[LIST OF TASKS]
1. Answer these questions from the piece on genetic kundali.
(a) According to pre-marriage counselors, what is the "in" thing now?
(b) Whose looks did Saif Ali Khan and Soha "borrow"?
(c) Whose facial features did Rahul Gandhi and Priyanka inherit?
2. Rewrite the stretch of the piece on genetic kundali from "With many young" through "of Rajiv Gandhi.", switching "Youngsters" to "Young people".

[TEXT EXCERPT]
§
What's your genetic kundali?

Syed Akbar
What's your genetic kundali? Don't be surprised if a girl asks you before the betrothal ceremony. She is just insisting that the children should be fair complexioned and good looking.

With many young Hyderabadis, particularly girls, preferring handsome and beautiful life partners, star charts have taken a back seat. "Fair looks" is the `in' thing now, say pre-marriage counsellors. Earlier, it was the boy, who used to insist on a beautiful bride. The girl too now wants a handsome groom, thanks to the "fairness mantra".

Youngsters now believe that while the astro charts may decide their fate, it's the gene chart that will definitely decide their offspring and how they look. They have the best and ready examples in star children.  If Abhishekh Bachchan is tall like his father Big B, Saif Ali Khan and Soha have "borrowed" the looks of their mother Sharmila Tagore, rather than from the Nawab of Pataudi. Rahul Gandhi and Priyanka inherited the facial features of Rajiv Gandhi.
§
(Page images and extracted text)
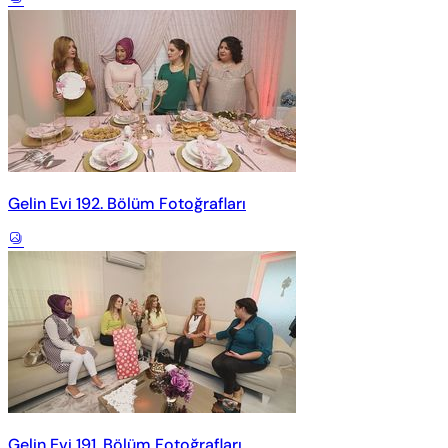
Gelin Evi 192. Bölüm Fotoğrafları
Gelin Evi 191. Bölüm Fotoğrafları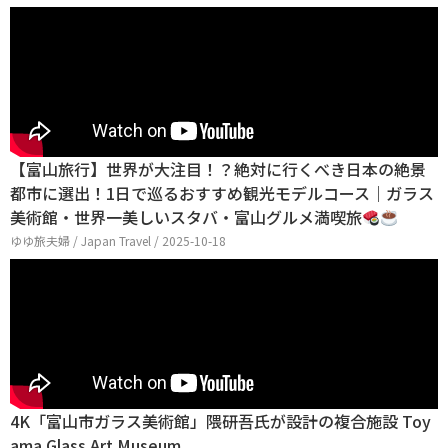
【富山旅行】世界が大注目！？絶対に行くべき日本の絶景
都市に選出！1日で巡るおすすめ観光モデルコース｜ガラス
美術館・世界一美しいスタバ・富山グルメ満喫旅
ゆゆ旅夫婦 / Japan Travel / 2025-10-18
4K「富山市ガラス美術館」隈研吾氏が設計の複合施設 Toy
ama Glass Art Museum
§
[ANSWER LIST]
1.
(a) Fair looks
(b) Their mother Sharmila Tagore's
(c) Rajiv Gandhi's

2.
With many young Hyderabadis, particularly girls, preferring handsome and beautiful life partners, star charts have taken a back seat. "Fair looks" is the `in' thing now, say pre-marriage counsellors. Earlier, it was the boy, who used to insist on a beautiful bride. The girl too now wants a handsome groom, thanks to the "fairness mantra".

Young people now believe that while the astro charts may decide their fate, it's the gene chart that will definitely decide their offspring and how they look. They have the best and ready examples in star children.  If Abhishekh Bachchan is tall like his father Big B, Saif Ali Khan and Soha have "borrowed" the looks of their mother Sharmila Tagore, rather than from the Nawab of Pataudi. Rahul Gandhi and Priyanka inherited the facial features of Rajiv Gandhi.